By Judy Blumhofer, serving at Hospital Loma de Luz in La Ceiba, Honduras, through the World Medical Mission Post-Residency program
A few weeks ago, a baby came in with what I thought was the beginning of a cold. She looked great and showed no concerning signs, so I sent her home with every expectation that she would get better in the next few days.
But she didn’t get better. The child came back two weeks later much sicker and was quickly admitted. She clearly had pneumonia, but the more I listened to her symptoms, the more concerned I became for whooping cough as well. That is never a good diagnosis, especially in an unimmunized 2-month-old girl.
She fit almost every characteristic to suggest that her condition would be severe. So the worry and the guilt began inside of me. “Maybe, just maybe, if I’d caught this two weeks ago, she wouldn’t be this sick now,” I thought.
No matter how much I knew that there was no way to catch this earlier, I still regretted that somehow I should have prevented it.
As she stayed with us day after day and got sicker, my anxiety level got higher. I read more, trying to prepare myself for whatever might come. But all that really did was help dig myself into a bigger and darker hole as I learned even more about how ugly whooping cough can be.
I’d seen a case or two in residency, but it was when I had experts and resources on hand. Here, I was supposed to supply all of that on my own. Instead of finding answers, I found questions. So we read, we tried various interventions, we made phone calls, we prayed, and we waited.
She was quickly getting beyond what I was able to handle. More than once I talked with the family about transferring her to the public hospital, an hour and a half away. I wasn’t sure the other hospital could do anything more than we were doing. But if there was a chance, we had to give it to her. The machines, the medications, the procedures and the monitoring were all things I had no knowledge of or access to if her condition got even worse.
But the family chose to keep their daughter at Hospital Loma de Luz. Even if she got worse, they wanted us to care for her. I assumed it was because they would not be able to pay for health care in the city and did not want to be away from family.
So the weight of responsibility got heavier on me, and my prayers became even more earnest—prayers born of desperation, fear and panic.
We rechecked the labs the next day and while some showed improvement, others revealed the condition was getting serious. I felt the knot in my gut grow even tighter.
That evening, we all stood around her bed, joined hands, and prayed. To be exact, I pleaded. And everyone else in the circle joined me. One mighty chorus was raised up to heaven that night from our staff at the hospital, from churches in Honduras, and from many people in the States and around the world.
The next morning, her labs showed drastic improvement. I nearly cried in relief. Her breathing was easier. She was more alert and less irritable. The knot in my stomach unclenched just a tad. I went through the day, running back and forth to check on her between patients, meetings, and errands. I changed absolutely nothing on her medication regime or her oxygen support, too scared that I might tip a very finely balanced scale in the wrong direction.
That night, I sat in her room with her parents. Her father met my eyes and said, “She’s getting better.” It wasn’t a question he was looking for me to answer, or even an observation he wanted me to affirm, but rather a statement of fact. I looked right back at him and softly said, “Thank God. I didn’t know what else to do, but our prayers are being answered.” And in his response, I came face-to-face with true faith.
“Our church is praying,” he said. “All the churches in this area are praying, and my pastor was up all night praying for her. But we are also praying for you. We’re praying that God would use your hands to heal her, and that he will give you the knowledge and the medicines you need to do that. God is using you, and that is why we chose to stay at this hospital instead of going to a different one as she got worse.”
I nearly cried again in relief, but also in humility, thankfulness and awe. While I was grappling with guilt, doubt ,and fear, and trying to reconcile keeping a child I couldn’t help when there was a chance someone else could, this family and these churches had been exercising a deep faith.
Rather than running somewhere else based on the possibility of finding more help elsewhere, they chose to stay here and trust God. I looked at her case and saw the end of my abilities. They looked at her illness and saw a God for whom nothing is impossible.
She’s still here, slowly weaning off oxygen and improving in many ways. And I am here, looking at this child, and realizing how fortunate I am both to have the privilege of caring for her, but also to be prayed for by her family and her church. I have been incredibly humbled beyond anything I could imagine.

Dataset entries
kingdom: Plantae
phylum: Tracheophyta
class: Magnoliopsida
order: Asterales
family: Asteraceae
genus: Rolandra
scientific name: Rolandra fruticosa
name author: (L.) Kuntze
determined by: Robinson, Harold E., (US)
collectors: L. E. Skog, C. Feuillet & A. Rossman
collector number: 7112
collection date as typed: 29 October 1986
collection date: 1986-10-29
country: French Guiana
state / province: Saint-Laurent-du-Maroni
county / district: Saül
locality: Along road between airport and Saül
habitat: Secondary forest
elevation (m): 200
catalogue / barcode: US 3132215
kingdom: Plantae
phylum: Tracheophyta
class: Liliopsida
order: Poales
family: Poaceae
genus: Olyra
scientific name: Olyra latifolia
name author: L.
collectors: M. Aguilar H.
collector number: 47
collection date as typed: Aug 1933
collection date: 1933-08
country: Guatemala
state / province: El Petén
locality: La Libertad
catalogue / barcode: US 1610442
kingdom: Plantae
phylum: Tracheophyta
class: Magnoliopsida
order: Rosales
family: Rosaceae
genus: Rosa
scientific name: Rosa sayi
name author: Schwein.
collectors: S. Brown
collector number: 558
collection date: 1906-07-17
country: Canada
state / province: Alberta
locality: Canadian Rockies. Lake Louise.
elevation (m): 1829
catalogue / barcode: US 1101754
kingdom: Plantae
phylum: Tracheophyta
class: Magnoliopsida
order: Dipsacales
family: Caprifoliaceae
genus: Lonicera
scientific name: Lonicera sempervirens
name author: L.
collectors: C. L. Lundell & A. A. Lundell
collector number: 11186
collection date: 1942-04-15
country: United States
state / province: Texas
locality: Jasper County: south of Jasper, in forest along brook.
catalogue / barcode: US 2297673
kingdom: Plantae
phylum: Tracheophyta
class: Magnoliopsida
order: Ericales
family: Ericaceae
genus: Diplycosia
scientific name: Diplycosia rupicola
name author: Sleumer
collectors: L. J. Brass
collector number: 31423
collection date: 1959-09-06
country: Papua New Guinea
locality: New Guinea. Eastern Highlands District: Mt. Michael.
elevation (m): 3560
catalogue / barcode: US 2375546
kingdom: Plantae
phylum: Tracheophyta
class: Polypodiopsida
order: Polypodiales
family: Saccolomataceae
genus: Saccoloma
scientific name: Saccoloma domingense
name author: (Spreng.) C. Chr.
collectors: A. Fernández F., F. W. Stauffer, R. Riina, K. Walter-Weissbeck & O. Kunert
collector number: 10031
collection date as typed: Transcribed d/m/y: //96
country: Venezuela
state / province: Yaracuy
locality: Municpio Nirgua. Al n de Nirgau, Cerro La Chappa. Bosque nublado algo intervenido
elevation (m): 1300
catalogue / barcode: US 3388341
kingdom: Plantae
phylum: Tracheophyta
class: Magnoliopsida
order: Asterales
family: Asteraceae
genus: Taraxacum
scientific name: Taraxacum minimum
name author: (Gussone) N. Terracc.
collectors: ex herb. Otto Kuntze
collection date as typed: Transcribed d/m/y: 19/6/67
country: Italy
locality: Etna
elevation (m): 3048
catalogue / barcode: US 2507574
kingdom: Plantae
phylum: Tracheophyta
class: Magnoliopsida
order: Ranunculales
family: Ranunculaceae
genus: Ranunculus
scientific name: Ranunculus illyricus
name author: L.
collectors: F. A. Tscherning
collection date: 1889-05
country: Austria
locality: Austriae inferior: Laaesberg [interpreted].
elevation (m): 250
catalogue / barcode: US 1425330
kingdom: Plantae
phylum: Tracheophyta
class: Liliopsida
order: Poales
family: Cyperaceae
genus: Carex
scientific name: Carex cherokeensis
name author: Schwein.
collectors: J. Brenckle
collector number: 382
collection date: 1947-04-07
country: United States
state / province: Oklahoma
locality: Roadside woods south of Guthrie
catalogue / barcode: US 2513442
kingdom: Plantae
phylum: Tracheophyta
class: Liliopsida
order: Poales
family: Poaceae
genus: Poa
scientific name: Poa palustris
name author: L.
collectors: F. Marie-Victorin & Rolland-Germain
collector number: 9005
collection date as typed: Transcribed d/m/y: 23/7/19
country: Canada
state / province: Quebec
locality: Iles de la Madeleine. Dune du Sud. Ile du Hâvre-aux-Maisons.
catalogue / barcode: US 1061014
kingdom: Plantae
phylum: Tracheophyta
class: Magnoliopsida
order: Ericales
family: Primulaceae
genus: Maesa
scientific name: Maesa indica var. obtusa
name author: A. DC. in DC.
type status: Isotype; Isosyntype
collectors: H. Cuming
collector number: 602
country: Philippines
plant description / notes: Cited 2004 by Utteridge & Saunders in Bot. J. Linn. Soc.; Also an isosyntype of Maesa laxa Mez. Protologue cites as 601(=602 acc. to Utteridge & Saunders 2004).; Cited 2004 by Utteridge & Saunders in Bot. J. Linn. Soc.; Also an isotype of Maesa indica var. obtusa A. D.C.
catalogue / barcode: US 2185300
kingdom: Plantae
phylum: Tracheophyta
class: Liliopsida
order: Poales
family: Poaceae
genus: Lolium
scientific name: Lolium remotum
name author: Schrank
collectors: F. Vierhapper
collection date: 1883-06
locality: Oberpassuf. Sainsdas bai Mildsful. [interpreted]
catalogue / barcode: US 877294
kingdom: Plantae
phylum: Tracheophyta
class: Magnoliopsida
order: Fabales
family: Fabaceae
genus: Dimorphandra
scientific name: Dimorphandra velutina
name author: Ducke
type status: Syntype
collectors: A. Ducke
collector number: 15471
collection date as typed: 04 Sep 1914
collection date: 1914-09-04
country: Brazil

# YOUR ASSIGNMENT
Please answer these questions from the whooping cough account:
(a) How old was the baby girl?
(b) How far away was the public hospital?
(c) According to the father, who was up all night praying for the baby?

# RESPONSE BELOW
(a) She was 2 months old.
(b) It was an hour and a half away.
(c) His pastor.